Recently, in The Age newspaper, Kerrie O’Brien revealed that multiple staff members confirmed that SLV CEO Paul Duldig cited my social media posts about the genocide in Gaza as the reason for terminating this program.
Like me, the other writers protesting this damaging premise for our termination—Jinghua Qian, Alison Evans, and Ariel Slamet Ries—are queer, and so we’re also deeply concerned about the way this reasoning falls into a long-standing conservative smear campaign that posits us as inherently predatory. It’s especially sick that a framework meant for the protection of Indigenous people and marginalised communities disadvantaged by a racist system is being used by a state government institution against us, allegedly in order to suppress our political opinions.
We know that the CEO has lied about the premise for this cancellation, and the Library continues to mislead the public by saying that the program will continue without clarifying that it will be without us, which confirms that it considers us the “problem” even as it tries to weasel around directly saying so. Even the claim that this is a “program-wide” review is untrue: SLV continues to offer other workshops and programs for kids. This is targeted, it’s malicious, and it does us all a disservice in an increasingly hostile, fascistic atmosphere of violent censorship and suppression.
Honestly, I don’t know what to say anymore. I’m running out of words. Every day for six months I have watched Arab men, women, and kids be starved and bombed and shot to death, ripped to pieces, run over by tanks, crushed by rubble, murdered in hospital beds, bundled into mass graves. More than 40,000 killed. 100,000 wounded. I have watched my people scream for help for six months and not only be denied, but for aid to be given to their murderers instead, and for human rights organisations and advocates to be openly attacked and punished in a frightening campaign to silence dissent.
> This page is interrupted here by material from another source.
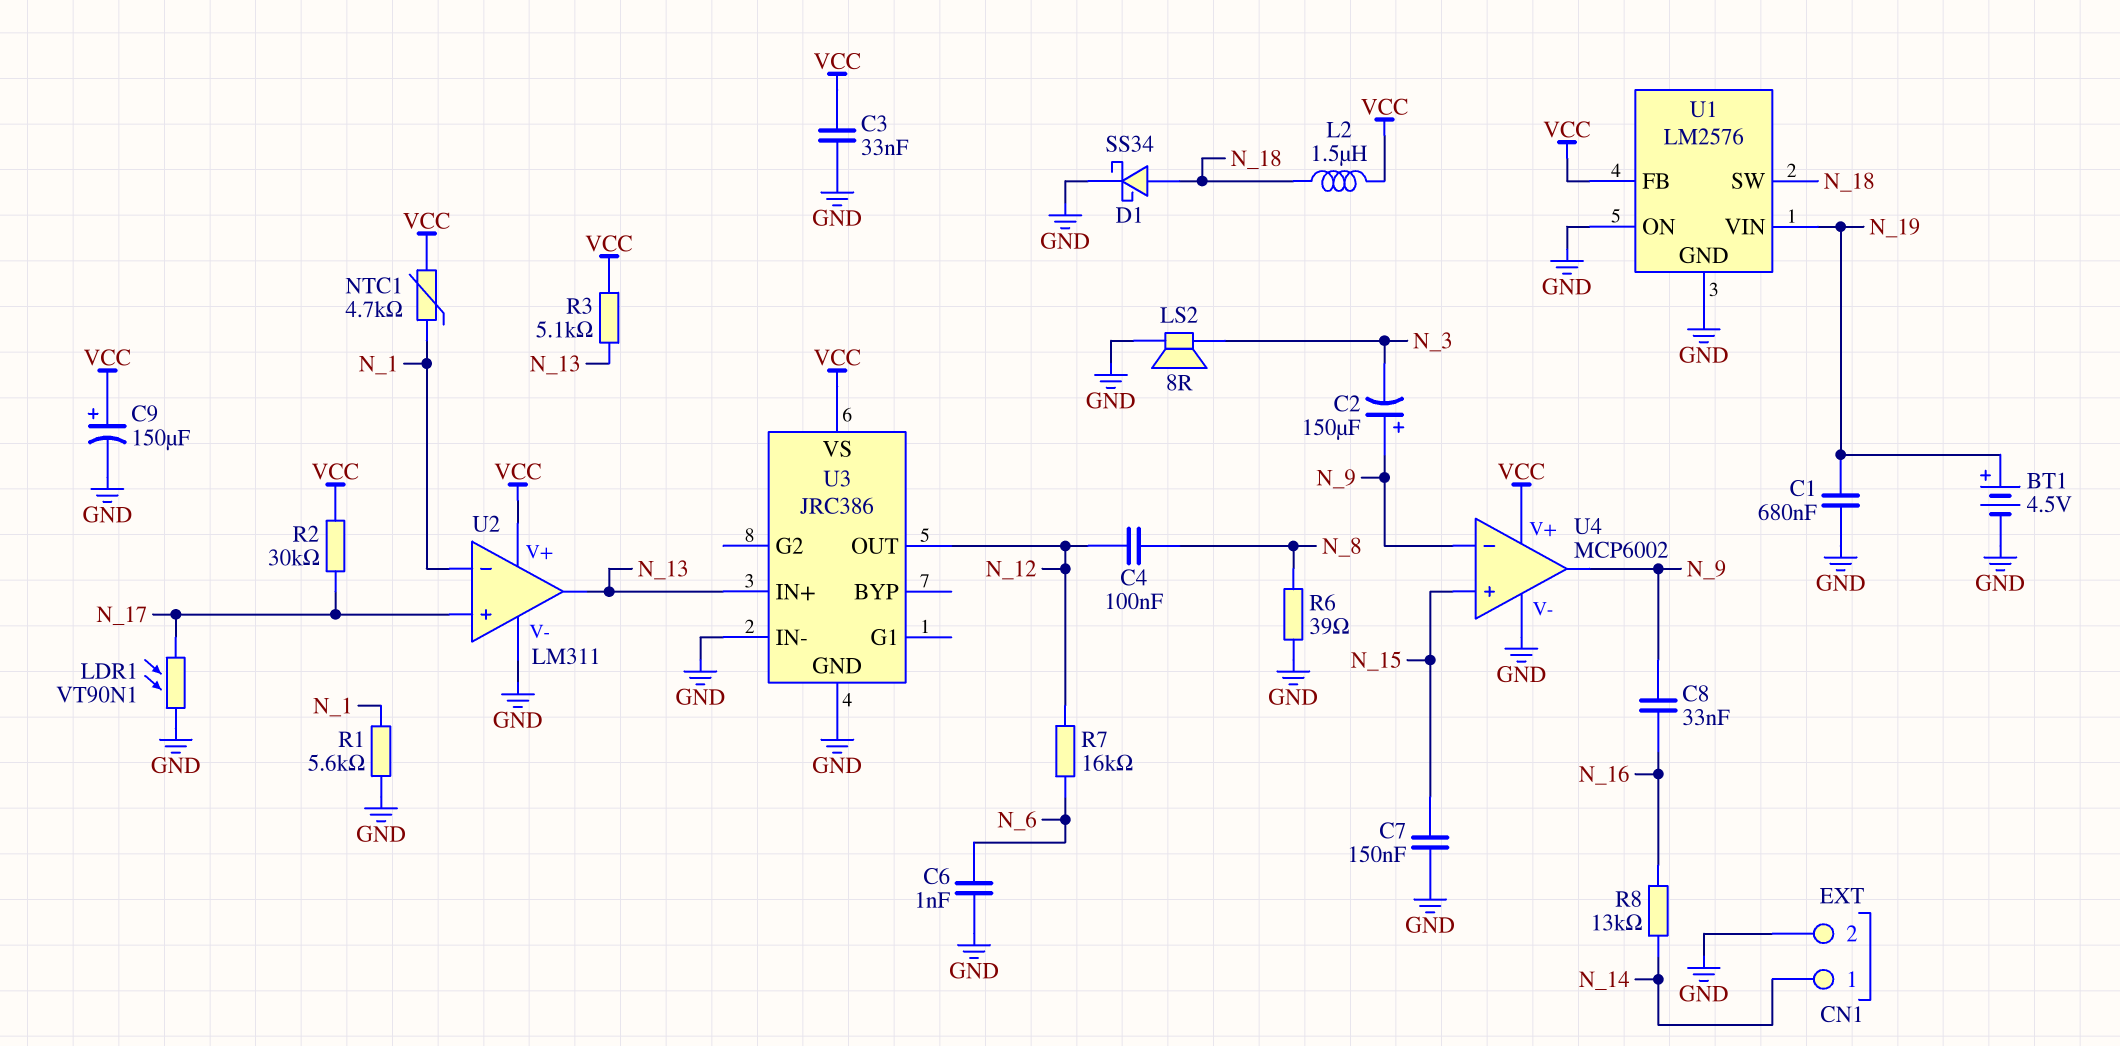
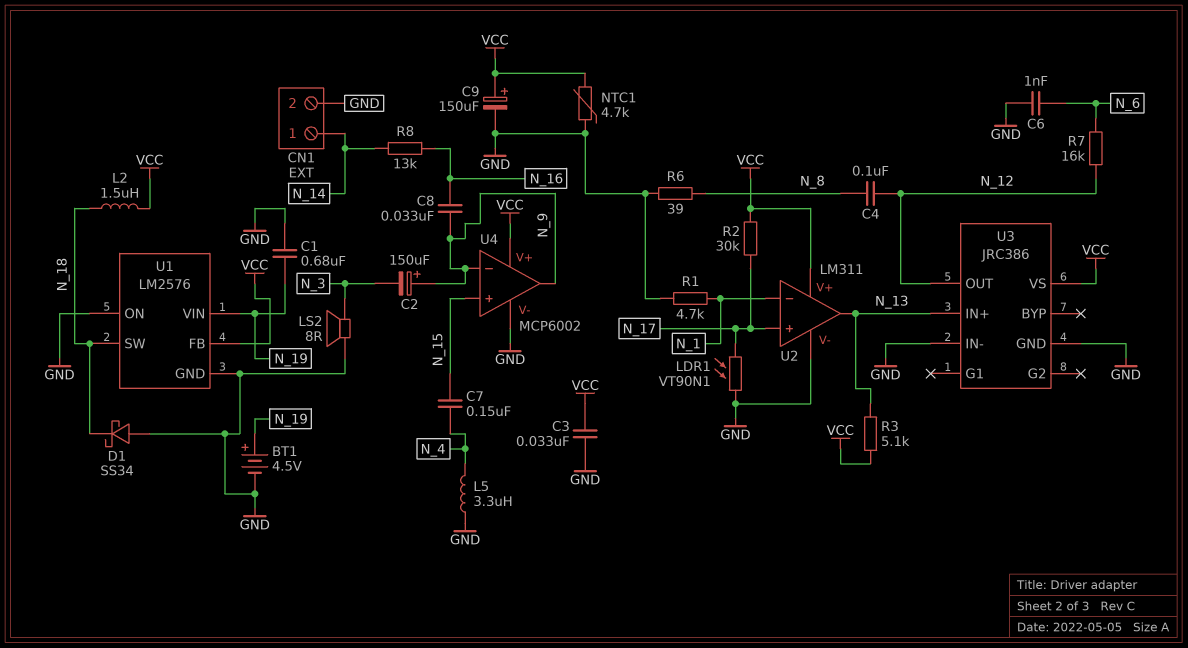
C7: 150nF (GND, N_15) -> 150nF (N_4, N_15)
D1: schottky SS34 (A N_18, K GND) -> schottky SS34 (A GND, K N_18)
L5: none -> 3.3uH (GND, N_4)
NTC1: 4.7k (N_1, VCC) -> 4.7k (GND, VCC)
R1: 5.6k (GND, N_1) -> 4.7k (GND, N_1)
I have seen the bodies of children who were forcibly starved to death, a slow agonising murder, a burning from within, and I will never be the same.
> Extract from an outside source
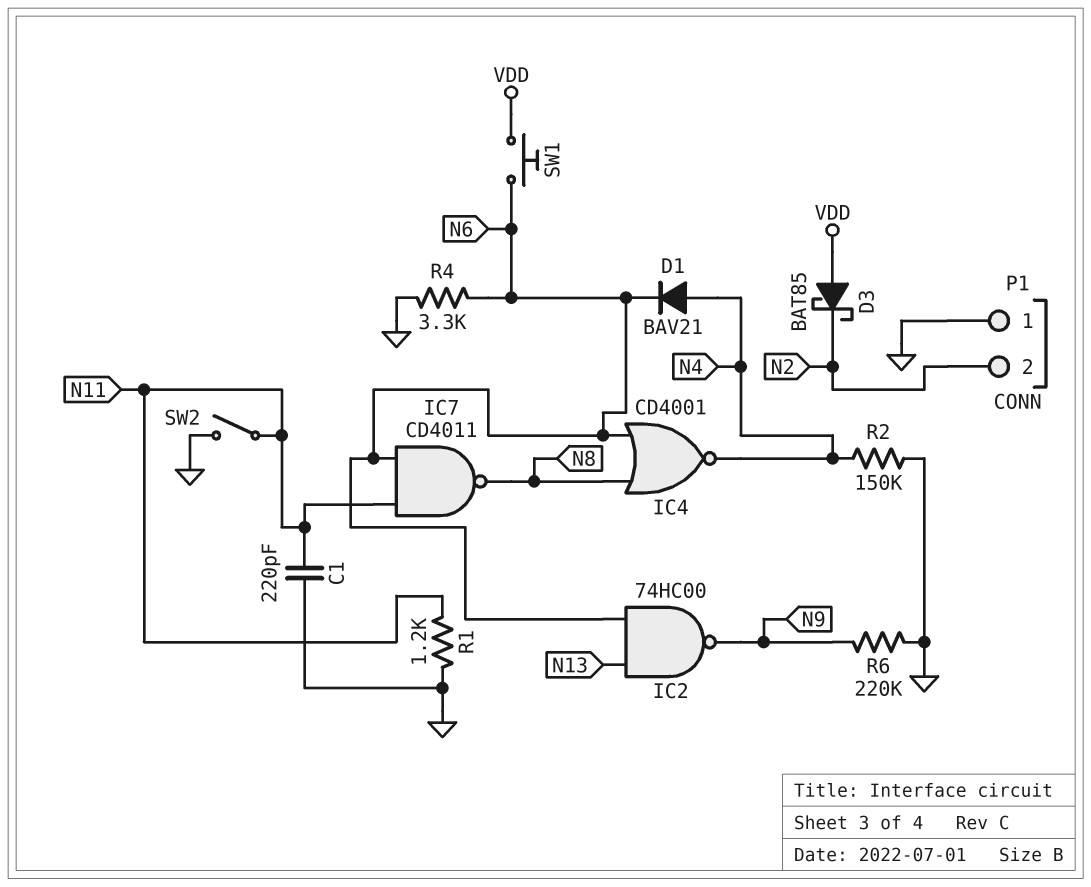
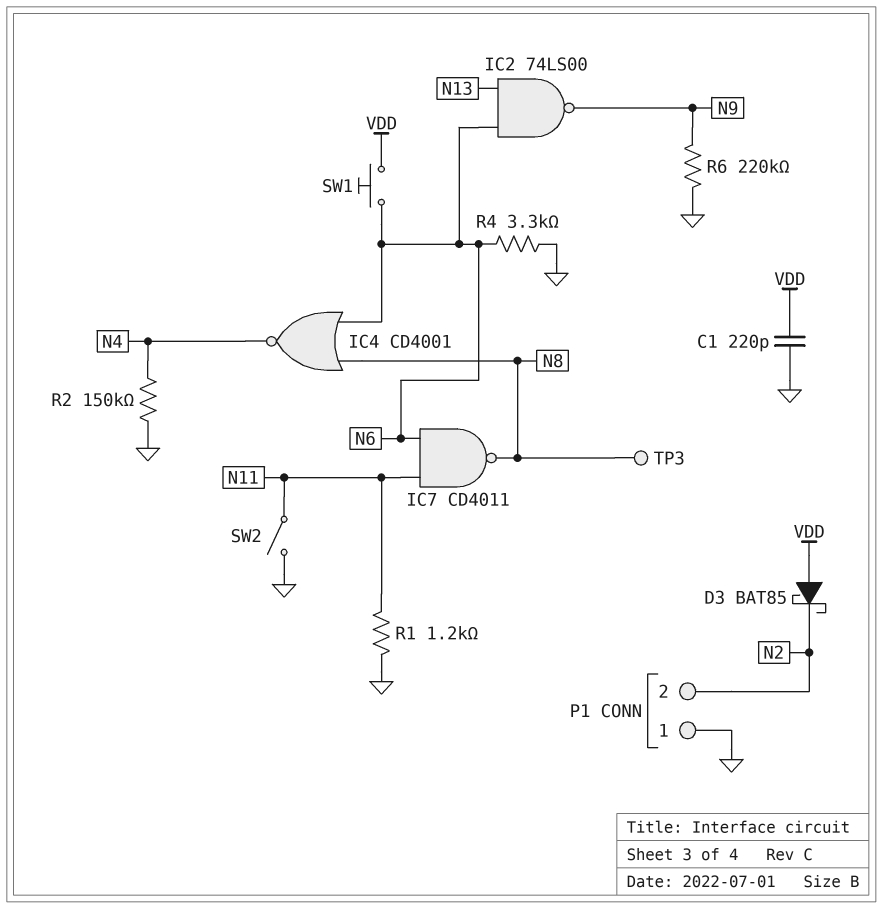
C1: 220pF (GND, N11) -> 220pF (GND, VDD)
D1: diode BAV21 (A N4, K N6) -> none
IC2: NAND 74HC00 (in N6, in N13, out N9) -> NAND 74LS00 (in N6, in N13, out N9)
TP3: none -> test point (N8)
Now I know and you know that my position against this genocide has led to this state-sanctioned discrimination, this callous cancellation that not only deprived me of my contracted work but also managed to malign me and my peers in the process. Why? Because I/we stand opposed to the slaughter of 14,000 children? Their murder is acceptable to the State because they are Arab, but it is not and will never be acceptable to me. How much starker does the situation need to be? Some of you can speak directly to this discrimination, some of you saw and heard it in person. What’s at stake is so much larger than our reputations but goes to the heart of our human rights and our duty of care to one another. Please do something. Please stand with us.
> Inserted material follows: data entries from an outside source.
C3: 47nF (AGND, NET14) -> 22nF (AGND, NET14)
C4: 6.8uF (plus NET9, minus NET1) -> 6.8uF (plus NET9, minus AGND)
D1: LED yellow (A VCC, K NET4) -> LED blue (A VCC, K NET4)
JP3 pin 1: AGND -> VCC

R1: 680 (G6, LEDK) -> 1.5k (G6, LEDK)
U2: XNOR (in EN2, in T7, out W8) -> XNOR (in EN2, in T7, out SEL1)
I understand it’s scary. Most of us need to work to pay the bills. That, too, is part of the reason we can’t walk away: to accept the implication here is to accept our removal from classrooms, to be subject to this kind of treatment again, and by other government institutions. Even if there wasn’t a single dollar on the line, I would still oppose this ugliness. The people of Palestine are trapped in an extermination camp where they are being slaughtered by the tens of thousands; war crimes are being committed daily, proudly, and our government openly supports this genocide. I will never be quiet about this horror, I will always stand against it. The injustices we allow for others will inevitably be injustices wielded against us here at home. Linger here— this last sentence should haunt you: what we have allowed will be used against us.